L’utilizzo del Dna batterico come hard disk potrebbe anche rendere del tutto incontrollabile la circolazione dei dati, dal momento che questi microorganismi si replicano molto velocemente e, dopo una fase di adattamento all’ambiente, hanno una fase di crescita esponenziale, nel corso della quale la popolazione raddoppia a intervalli di tempo piuttosto ravvicinati. Bisognerà adottare sistemi che impediscano alla cellula hard disk di trasferire alla sua progenie i dati caricati sul suo Dna.
Ove i dati fossero conservati su Dna umano, sorgerebbe anche inevitabilmente il problema della loro qualificazione dal punto di vista giuridico. Il fatto che i dati siano legati a un supporto come il Dna, che costituisce il dato personale e sensibile per antonomasia, e la necessità di estrarre e sequenziare l’acido nucleico per poterli scaricare, potrebbe indurre a considerarli essi stessi dati personali e sensibili, con evidenti problemi in relazione al loro trattamento e alla loro conservazione.

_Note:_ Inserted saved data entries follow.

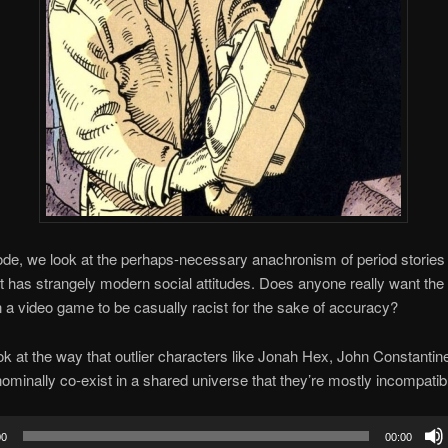
ode, we look at the perhaps-necessary anachronism of period stories
t has strangely modern social attitudes. Does anyone really want th
n a video game to be casually racist for the sake of accuracy?
k at the way that outlier characters like Jonah Hex, John Constantin
ominally co-exist in a shared universe that they’re mostly incompatibl
00
00:00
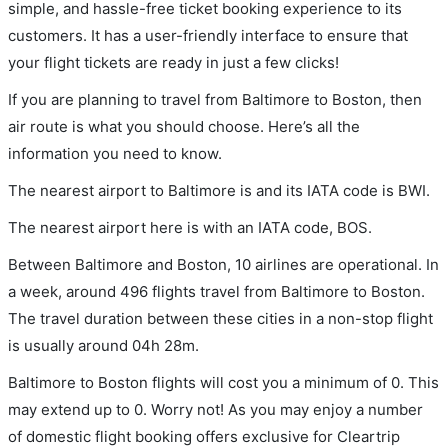
simple, and hassle-free ticket booking experience to its
customers. It has a user-friendly interface to ensure that
your flight tickets are ready in just a few clicks!
If you are planning to travel from Baltimore to Boston, then
air route is what you should choose. Here’s all the
information you need to know.
The nearest airport to Baltimore is and its IATA code is BWI.
The nearest airport here is with an IATA code, BOS.
Between Baltimore and Boston, 10 airlines are operational. In
a week, around 496 flights travel from Baltimore to Boston.
The travel duration between these cities in a non-stop flight
is usually around 04h 28m.
Baltimore to Boston flights will cost you a minimum of 0. This
may extend up to 0. Worry not! As you may enjoy a number
of domestic flight booking offers exclusive for Cleartrip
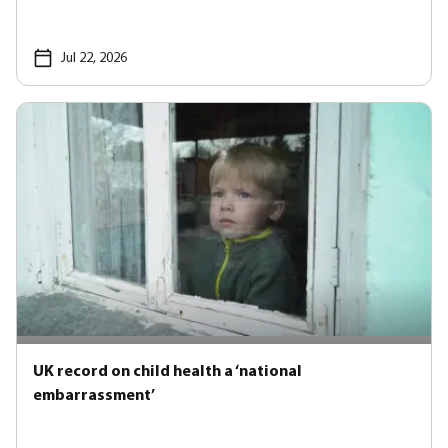
Jul 22, 2026
UK record on child health a ‘national
embarrassment’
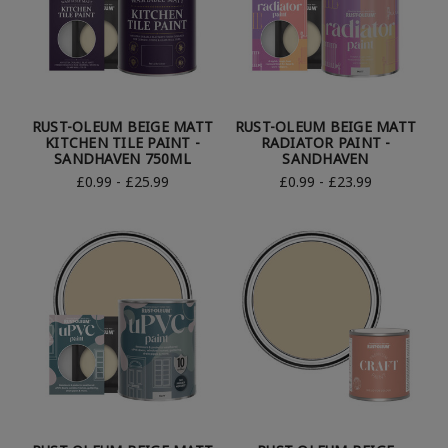
RUST-OLEUM BEIGE MATT
RUST-OLEUM BEIGE MATT
KITCHEN TILE PAINT -
RADIATOR PAINT -
SANDHAVEN 750ML
SANDHAVEN
£0.99 - £25.99
£0.99 - £23.99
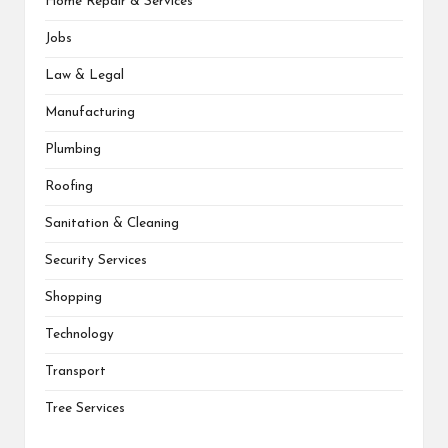
Home Repair & Services
Jobs
Law & Legal
Manufacturing
Plumbing
Roofing
Sanitation & Cleaning
Security Services
Shopping
Technology
Transport
Tree Services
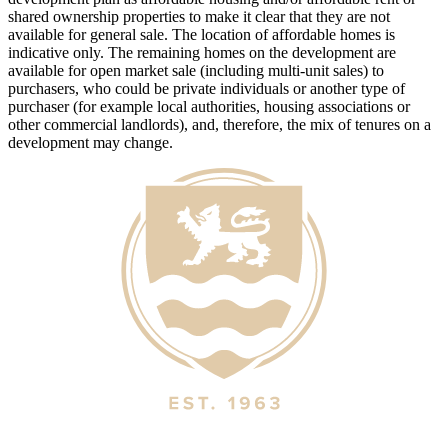
shared ownership properties to make it clear that they are not
available for general sale. The location of affordable homes is
indicative only. The remaining homes on the development are
available for open market sale (including multi-unit sales) to
purchasers, who could be private individuals or another type of
purchaser (for example local authorities, housing associations or
other commercial landlords), and, therefore, the mix of tenures on a
development may change.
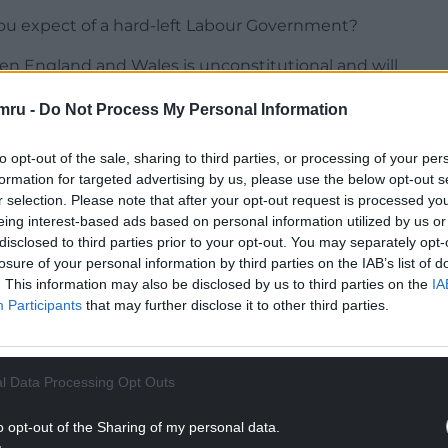
ou expect of a hard-left Labour Government?
en England and Wales is unconstitutional and will
considering that they serve the whole of the
mru -
Do Not Process My Personal Information
we should not have… borders between different
to opt-out of the sale, sharing to third parties, or processing of your per
formation for targeted advertising by us, please use the below opt-out s
r selection. Please note that after your opt-out request is processed y
NTINUE READING BELOW
eing interest-based ads based on personal information utilized by us or
disclosed to third parties prior to your opt-out. You may separately opt-
losure of your personal information by third parties on the IAB’s list of
. This information may also be disclosed by us to third parties on the
IA
Participants
that may further disclose it to other third parties.
l Data Processing Opt Outs
o opt-out of the Sharing of my personal data.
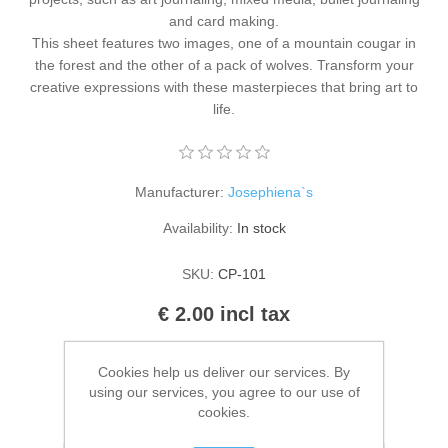
Kaarten 2021
and card making.
This sheet features two images, one of a mountain cougar in
the forest and the other of a pack of wolves. Transform your
creative expressions with these masterpieces that bring art to
life.
Manufacturer:
Josephiena`s
Availability:
In stock
SKU:
CP-101
€ 2.00 incl tax
ADD TO CART
Cookies help us deliver our services. By
using our services, you agree to our use of
cookies.
Please select the address you want to ship to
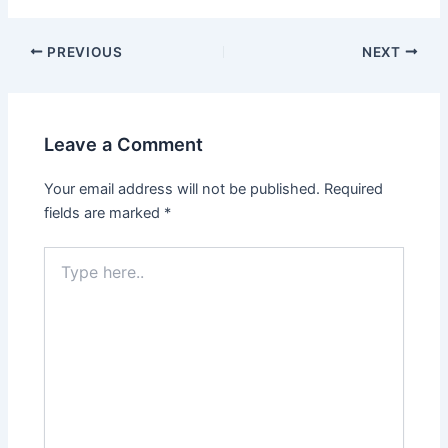
Post
PREVIOUS
NEXT
navigation
Leave a Comment
Your email address will not be published.
Required
fields are marked
*
Type
here..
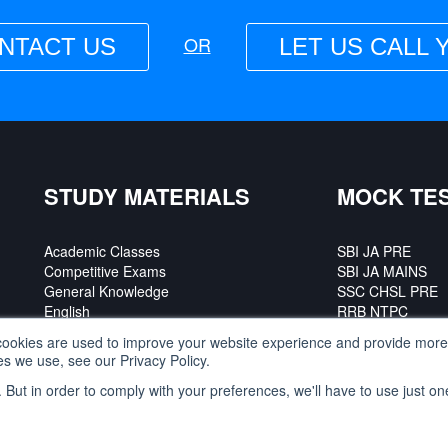
OR
NTACT US
LET US CALL 
STUDY MATERIALS
MOCK TE
Academic Classes
SBI JA PRE
Competitive Exams
SBI JA MAINS
General Knowledge
SSC CHSL PRE
English
RRB NTPC
SSC CGL PRE
ookies are used to improve your website experience and provide more 
s we use, see our Privacy Policy.
. But in order to comply with your preferences, we'll have to use just on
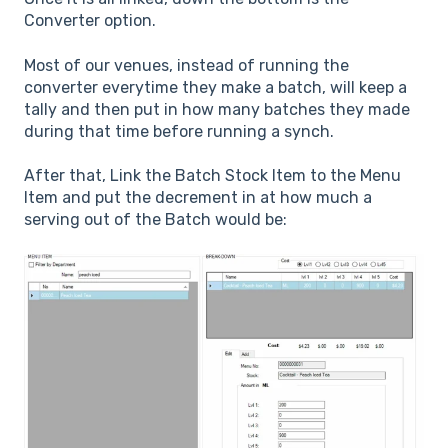
Converter option.
Most of our venues, instead of running the
converter everytime they make a batch, will keep a
tally and then put in how many batches they made
during that time before running a synch.
After that, Link the Batch Stock Item to the Menu
Item and put the decrement in at how much a
serving out of the Batch would be:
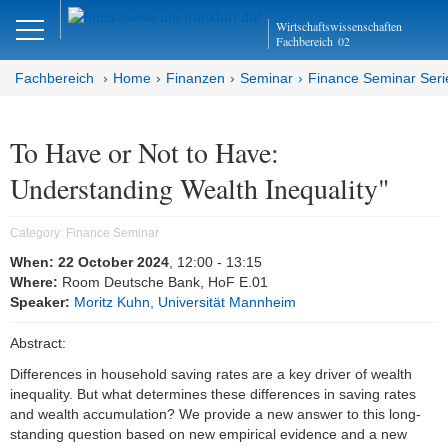
Close
Wirtschaftswissenschaften
DE
EN
Fachbereich
02
Fachbereich
Home
Finanzen
Seminar
Finance Seminar Seri
Finanzen
To Have or Not to Have:
Understanding Wealth Inequality"
Home
Team
Category:
Finance Seminar
When:
22 October 2024
, 12:00
- 13:15
Studium
Where:
Room Deutsche Bank, HoF E.01
Speaker:
Moritz Kuhn, Universität Mannheim
Stellen­ausschreibungen
Abstract:
Forschung
Differences in household saving rates are a key driver of wealth
inequality. But what determines these differences in saving rates
Seminar
and wealth accumulation? We provide a new answer to this long-
standing question based on new empirical evidence and a new
Brown Bag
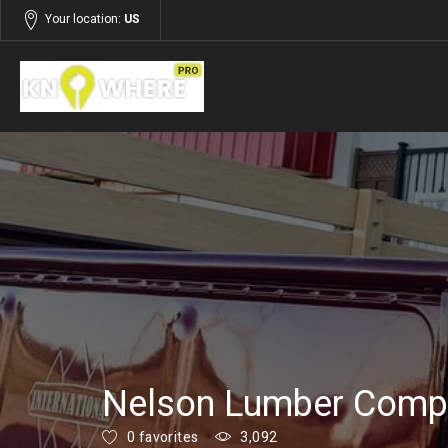
Your location:
US
Listings
Building and Construction
Nelson Lumber Compa
0 favorites
3,092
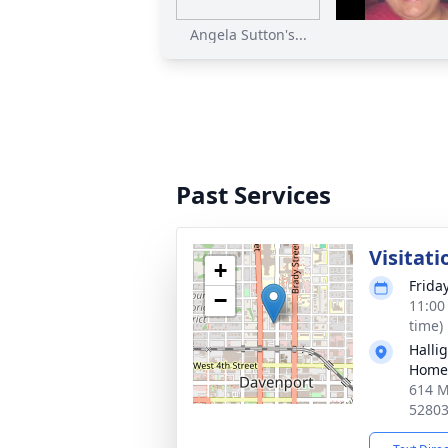
Angela Sutton's...
Past Services
Visitati
+
Frida
−
11:00
time)
Halli
Home
614 M
5280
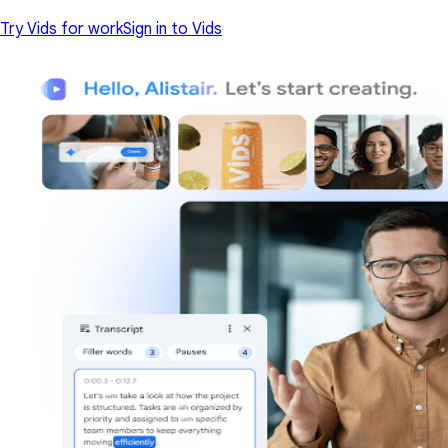
Try Vids for work
Sign in to Vids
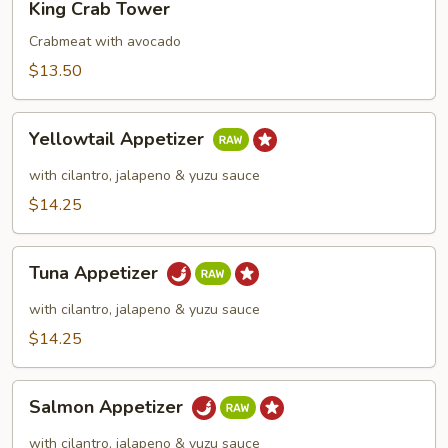
King Crab Tower
Crab
Tower
Crabmeat with avocado
$13.50
Yellowtail
Yellowtail Appetizer
Appetizer
with cilantro, jalapeno & yuzu sauce
$14.25
Tuna
Tuna Appetizer
Appetizer
with cilantro, jalapeno & yuzu sauce
$14.25
Salmon
Salmon Appetizer
Appetizer
with cilantro, jalapeno & yuzu sauce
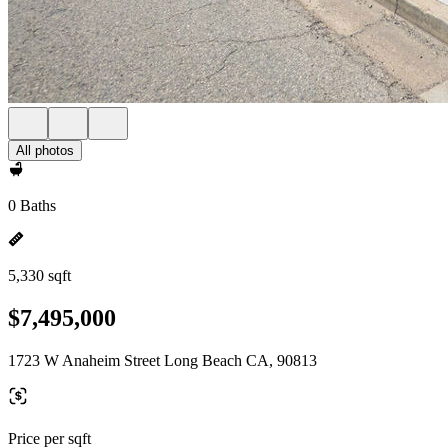
All photos
0 Baths
5,330 sqft
$7,495,000
1723 W Anaheim Street Long Beach CA, 90813
Price per sqft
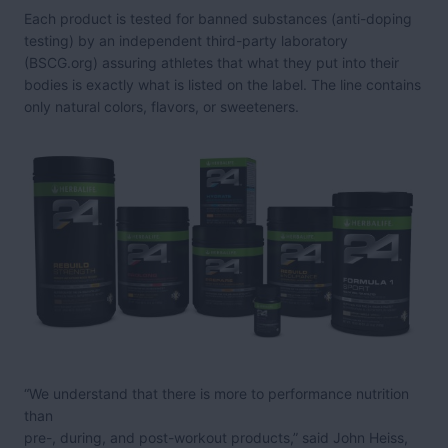
Each product is tested for banned substances (anti-doping
testing) by an independent third-party laboratory
(BSCG.org) assuring athletes that what they put into their
bodies is exactly what is listed on the label. The line contains
only natural colors, flavors, or sweeteners.
“We understand that there is more to performance nutrition
than
pre-, during, and post-workout products,” said John Heiss,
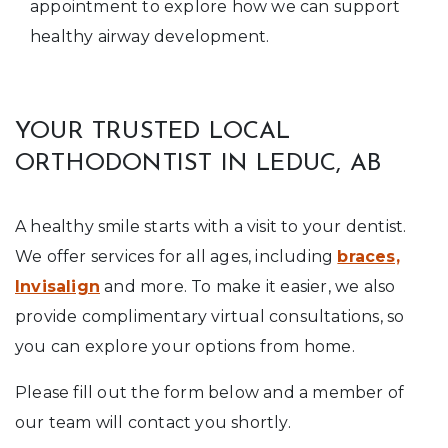
appointment to explore how we can support
healthy airway development.
YOUR TRUSTED LOCAL
ORTHODONTIST IN LEDUC, AB
A healthy smile starts with a visit to your dentist.
We offer services for all ages, including
braces,
Invisalign
and more. To make it easier, we also
provide complimentary virtual consultations, so
you can explore your options from home.
Please fill out the form below and a member of
our team will contact you shortly.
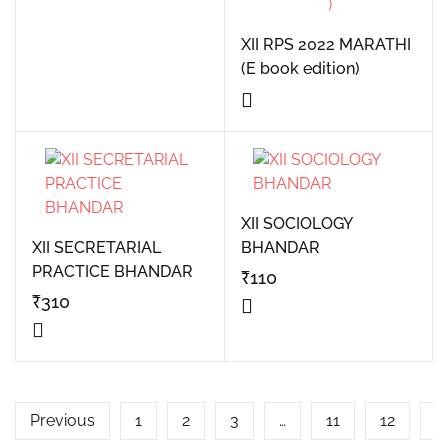
XII RPS 2022 MARATHI
(E book edition)
XII SOCIOLOGY
XII SECRETARIAL
BHANDAR
PRACTICE BHANDAR
₹
110
₹
310
Previous
1
2
3
…
11
12
1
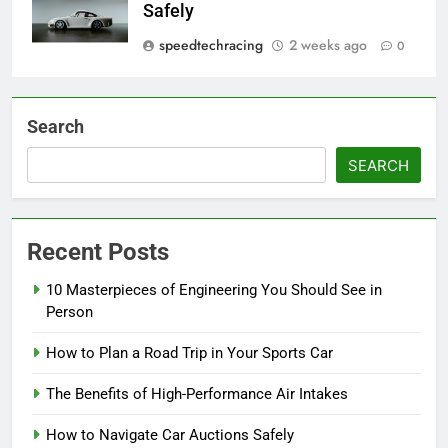
Safely
speedtechracing
2 weeks ago
0
Search
SEARCH
Recent Posts
10 Masterpieces of Engineering You Should See in
Person
How to Plan a Road Trip in Your Sports Car
The Benefits of High-Performance Air Intakes
How to Navigate Car Auctions Safely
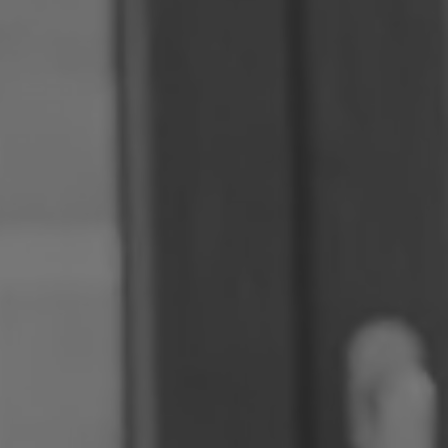
Romania
Slovakia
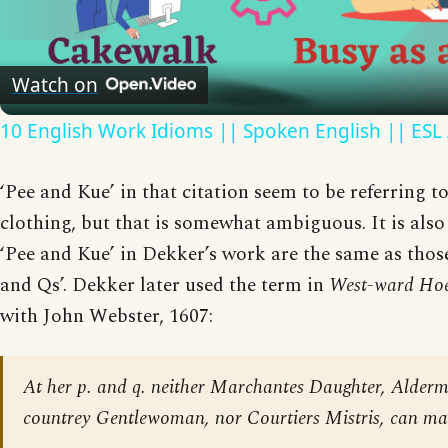
Video
Watch on
10 English Work Idioms || Spoken English || ESL
‘Pee and Kue’ in that citation seem to be referring t
clothing, but that is somewhat ambiguous. It is also 
‘Pee and Kue’ in Dekker’s work are the same as those
and Qs’. Dekker later used the term in
West-ward Ho
with John Webster, 1607:
At her p. and q. neither Marchantes Daughter, Alder
countrey Gentlewoman, nor Courtiers Mistris, can ma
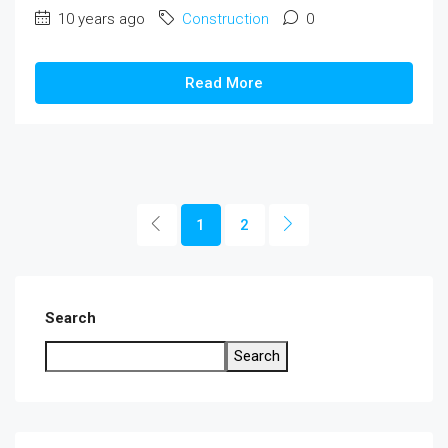
10 years ago
Construction
0
Read More
1
2
Search
Search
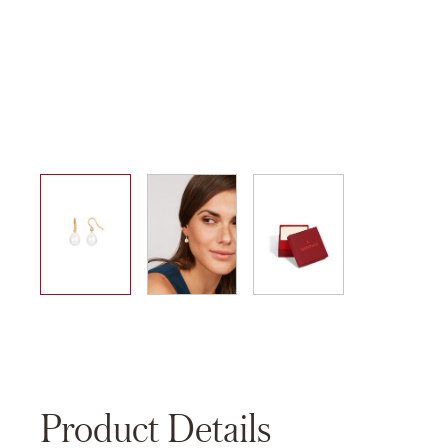
01
02
03
Product Details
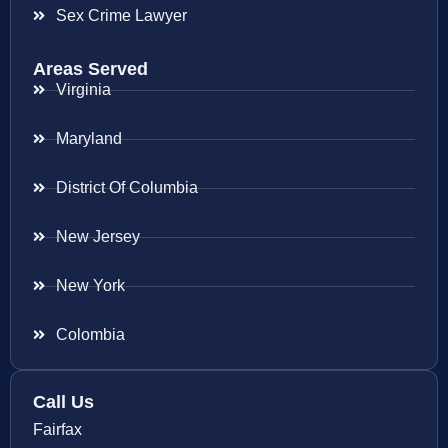
Sex Crime Lawyer
Areas Served
Virginia
Maryland
District Of Columbia
New Jersey
New York
Colombia
Call Us
Fairfax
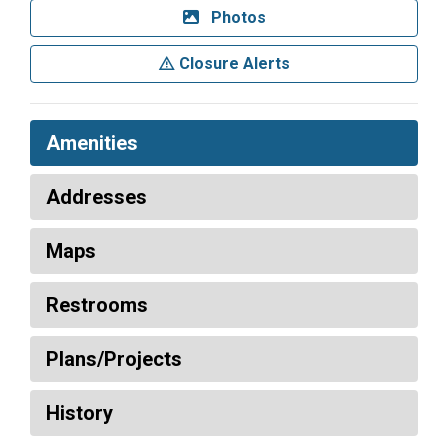
Photos
Closure Alerts
Amenities
Addresses
Maps
Restrooms
Plans/Projects
History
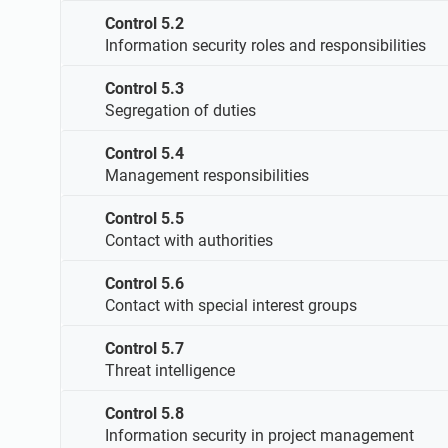
Control 5.2
Information security roles and responsibilities
Control 5.3
Segregation of duties
Control 5.4
Management responsibilities
Control 5.5
Contact with authorities
Control 5.6
Contact with special interest groups
Control 5.7
Threat intelligence
Control 5.8
Information security in project management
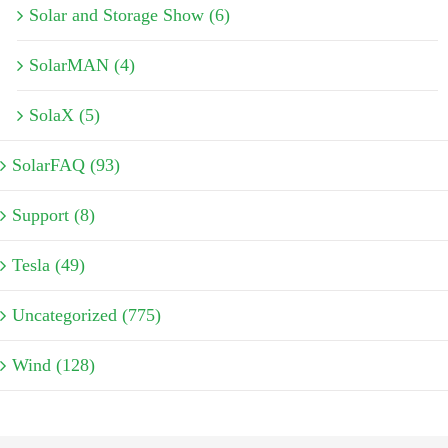
Solar and Storage Show (6)
SolarMAN (4)
SolaX (5)
SolarFAQ (93)
Support (8)
Tesla (49)
Uncategorized (775)
Wind (128)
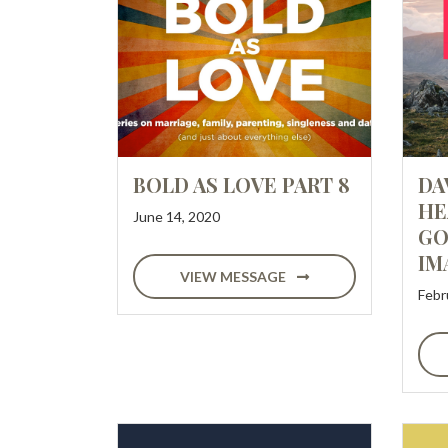
BOLD AS LOVE PART 8
DA
HE
June 14, 2020
GO
IM
VIEW MESSAGE
Febr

Il tempo in cui, per salvare file elettronici, anziché portare con noi una memoria usb ci porteremo una fiala piena di batteri sembra ancora lontano. E la prassi di farci consegnare una pillola da ingerire per caricare i file sul nostro Dna pare davvero essere ancora fantascienza. Ma ci sembra che inevitabilmente scenari simili si presenteranno, e quando succederà andranno necessariamente gestiti e regolati.